▶ PROBLEM TO WORK ON
From the records below, extract only the lines running from the line with "left ankle: (374, 102)" to the line with "right knee: (363, 82)", both lines included, reproducing them exactly.

▶ RECORDS SHOWN
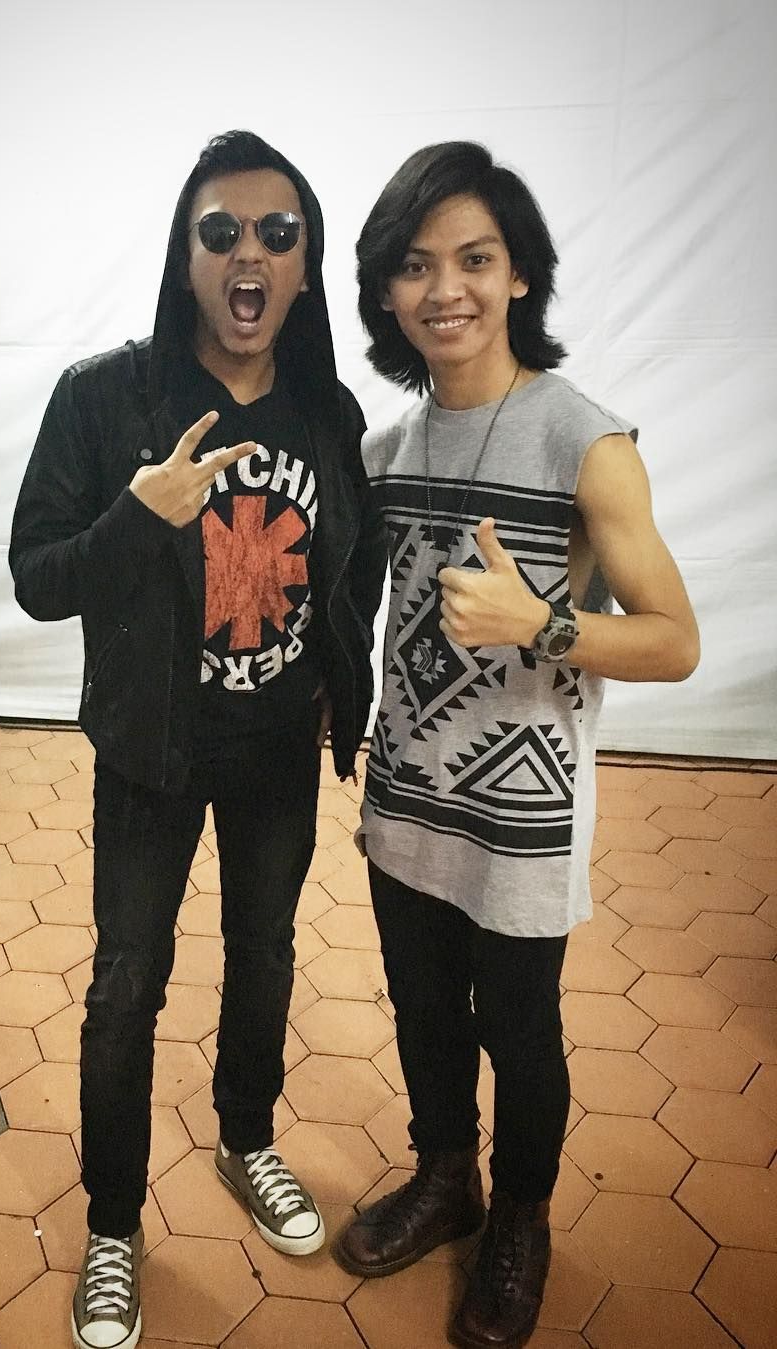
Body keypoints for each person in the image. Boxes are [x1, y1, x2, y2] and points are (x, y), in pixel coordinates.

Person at [9, 129, 384, 1349]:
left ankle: (245, 1136)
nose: (247, 252)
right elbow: (35, 575)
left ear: (306, 265)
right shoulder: (104, 398)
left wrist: (336, 680)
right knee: (128, 984)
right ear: (185, 257)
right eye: (220, 231)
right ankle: (115, 1223)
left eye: (278, 233)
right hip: (153, 749)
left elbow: (355, 561)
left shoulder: (329, 412)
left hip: (274, 746)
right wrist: (136, 514)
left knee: (264, 951)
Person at [334, 142, 699, 1349]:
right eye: (416, 265)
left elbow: (676, 640)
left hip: (523, 812)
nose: (447, 289)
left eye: (476, 259)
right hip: (406, 793)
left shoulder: (584, 440)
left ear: (520, 274)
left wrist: (542, 622)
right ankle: (448, 1177)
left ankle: (521, 1218)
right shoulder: (389, 450)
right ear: (387, 291)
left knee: (521, 1027)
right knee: (422, 1006)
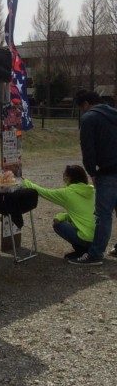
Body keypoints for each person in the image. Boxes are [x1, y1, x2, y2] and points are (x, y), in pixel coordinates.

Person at [69, 90, 117, 265]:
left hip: (107, 171)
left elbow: (88, 150)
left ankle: (96, 254)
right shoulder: (114, 113)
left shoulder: (89, 118)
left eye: (81, 107)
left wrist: (92, 172)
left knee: (103, 215)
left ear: (86, 104)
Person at [23, 165, 95, 260]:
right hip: (98, 238)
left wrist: (25, 182)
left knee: (58, 225)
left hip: (86, 238)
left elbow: (45, 192)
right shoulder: (92, 190)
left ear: (69, 178)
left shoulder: (67, 193)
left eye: (64, 174)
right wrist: (62, 216)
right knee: (69, 220)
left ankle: (81, 251)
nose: (63, 176)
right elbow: (82, 213)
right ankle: (88, 250)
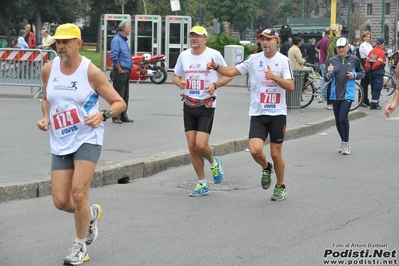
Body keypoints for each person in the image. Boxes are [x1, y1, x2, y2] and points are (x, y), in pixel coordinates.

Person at [36, 23, 126, 265]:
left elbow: (119, 103)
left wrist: (102, 115)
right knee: (61, 201)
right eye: (57, 42)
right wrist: (45, 116)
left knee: (78, 193)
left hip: (88, 137)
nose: (60, 46)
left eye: (65, 42)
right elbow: (47, 99)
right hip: (60, 139)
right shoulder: (48, 69)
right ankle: (91, 213)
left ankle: (80, 247)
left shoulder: (91, 72)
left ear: (78, 43)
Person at [206, 28, 294, 201]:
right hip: (258, 114)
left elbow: (291, 86)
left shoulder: (284, 61)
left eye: (268, 39)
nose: (265, 42)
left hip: (277, 114)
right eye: (262, 39)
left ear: (277, 41)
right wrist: (217, 67)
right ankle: (267, 168)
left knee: (276, 154)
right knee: (254, 151)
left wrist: (275, 78)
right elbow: (231, 71)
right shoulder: (253, 59)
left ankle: (280, 186)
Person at [172, 26, 232, 197]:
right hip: (189, 104)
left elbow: (229, 74)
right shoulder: (184, 56)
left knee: (201, 144)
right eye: (192, 36)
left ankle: (214, 162)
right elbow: (175, 76)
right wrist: (179, 83)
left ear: (205, 38)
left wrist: (215, 85)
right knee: (192, 147)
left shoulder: (214, 55)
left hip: (206, 104)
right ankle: (202, 183)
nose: (194, 38)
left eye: (198, 36)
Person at [325, 37, 365, 155]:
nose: (341, 50)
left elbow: (363, 73)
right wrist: (329, 73)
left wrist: (355, 74)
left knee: (343, 117)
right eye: (339, 48)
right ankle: (343, 141)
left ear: (348, 47)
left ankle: (346, 143)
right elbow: (326, 78)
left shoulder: (354, 59)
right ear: (336, 48)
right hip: (335, 94)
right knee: (337, 120)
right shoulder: (332, 60)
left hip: (348, 93)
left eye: (343, 47)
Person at [109, 21, 134, 124]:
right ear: (124, 29)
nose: (130, 29)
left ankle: (123, 115)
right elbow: (114, 56)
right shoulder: (117, 40)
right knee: (118, 95)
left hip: (125, 71)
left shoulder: (123, 40)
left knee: (125, 95)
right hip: (120, 71)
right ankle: (115, 116)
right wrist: (120, 69)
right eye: (129, 27)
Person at [365, 38, 386, 110]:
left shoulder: (371, 51)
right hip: (378, 72)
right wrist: (373, 68)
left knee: (373, 87)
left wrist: (368, 68)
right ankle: (374, 104)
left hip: (371, 73)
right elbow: (379, 62)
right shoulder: (381, 52)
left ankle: (374, 102)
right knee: (377, 88)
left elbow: (367, 60)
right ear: (382, 44)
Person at [325, 24, 342, 110]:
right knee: (332, 82)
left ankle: (330, 102)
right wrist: (334, 58)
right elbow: (331, 48)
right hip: (332, 61)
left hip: (329, 60)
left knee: (330, 81)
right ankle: (330, 102)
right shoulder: (335, 38)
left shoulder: (332, 37)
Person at [358, 31, 373, 107]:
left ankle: (366, 99)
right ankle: (361, 100)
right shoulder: (363, 45)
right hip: (364, 62)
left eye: (369, 37)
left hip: (368, 62)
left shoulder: (369, 45)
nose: (368, 38)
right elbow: (369, 54)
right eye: (366, 36)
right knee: (363, 82)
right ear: (363, 37)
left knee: (367, 82)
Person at [316, 28, 330, 99]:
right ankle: (324, 94)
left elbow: (316, 48)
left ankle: (323, 93)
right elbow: (329, 51)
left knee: (324, 77)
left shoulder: (322, 40)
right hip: (326, 61)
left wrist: (321, 52)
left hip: (321, 61)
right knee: (326, 78)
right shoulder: (328, 40)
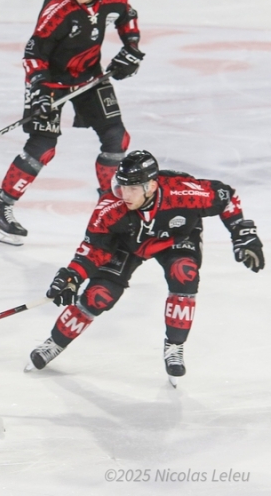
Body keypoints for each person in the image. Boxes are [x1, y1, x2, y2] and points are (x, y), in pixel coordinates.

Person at [26, 150, 264, 385]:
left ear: (150, 186)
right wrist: (73, 275)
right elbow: (94, 248)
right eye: (121, 186)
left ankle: (174, 346)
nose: (124, 194)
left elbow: (227, 196)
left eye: (132, 188)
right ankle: (54, 343)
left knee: (184, 272)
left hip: (176, 238)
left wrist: (242, 232)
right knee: (99, 295)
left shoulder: (183, 193)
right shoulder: (111, 208)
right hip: (128, 244)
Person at [0, 0, 144, 246]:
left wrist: (131, 48)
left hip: (89, 77)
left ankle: (109, 207)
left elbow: (127, 15)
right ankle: (1, 211)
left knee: (116, 138)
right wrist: (39, 90)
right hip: (49, 81)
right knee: (43, 146)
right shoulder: (59, 10)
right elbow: (34, 53)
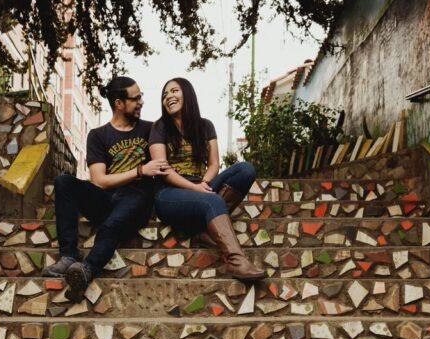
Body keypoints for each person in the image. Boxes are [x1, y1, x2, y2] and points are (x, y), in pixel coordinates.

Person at [42, 76, 171, 301]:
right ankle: (69, 256)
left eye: (141, 96)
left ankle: (87, 269)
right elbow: (99, 181)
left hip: (137, 198)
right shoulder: (98, 135)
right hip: (106, 197)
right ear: (119, 103)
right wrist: (140, 170)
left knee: (112, 224)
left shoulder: (151, 129)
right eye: (135, 98)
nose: (141, 102)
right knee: (64, 182)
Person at [149, 77, 266, 281]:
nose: (168, 96)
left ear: (187, 93)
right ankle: (236, 262)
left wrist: (203, 184)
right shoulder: (159, 127)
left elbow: (213, 164)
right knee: (212, 200)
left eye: (174, 91)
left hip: (201, 185)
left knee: (245, 170)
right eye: (165, 94)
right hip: (168, 193)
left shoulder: (205, 126)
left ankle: (204, 231)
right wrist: (195, 188)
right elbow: (163, 169)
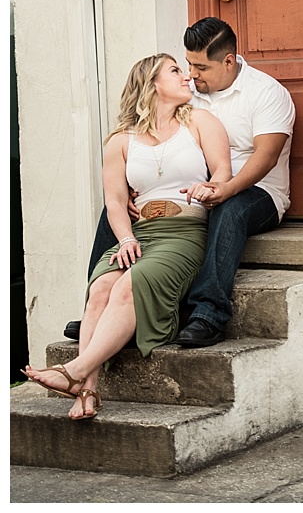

▶ TASK RESULT
left ankle: (374, 102)
right knee: (377, 88)
left elbow: (367, 60)
right ear: (382, 44)
Person at [325, 24, 342, 110]:
right knee: (332, 82)
left ankle: (330, 102)
right wrist: (334, 58)
right elbow: (331, 48)
right hip: (332, 61)
left hip: (329, 60)
left knee: (330, 81)
right ankle: (330, 102)
right shoulder: (335, 38)
left shoulder: (332, 37)
Person at [358, 31, 373, 107]:
left ankle: (366, 99)
right ankle: (361, 100)
right shoulder: (363, 45)
right hip: (364, 62)
left eye: (369, 37)
left hip: (368, 62)
left shoulder: (369, 45)
nose: (368, 38)
right elbow: (369, 54)
right eye: (366, 36)
right knee: (363, 82)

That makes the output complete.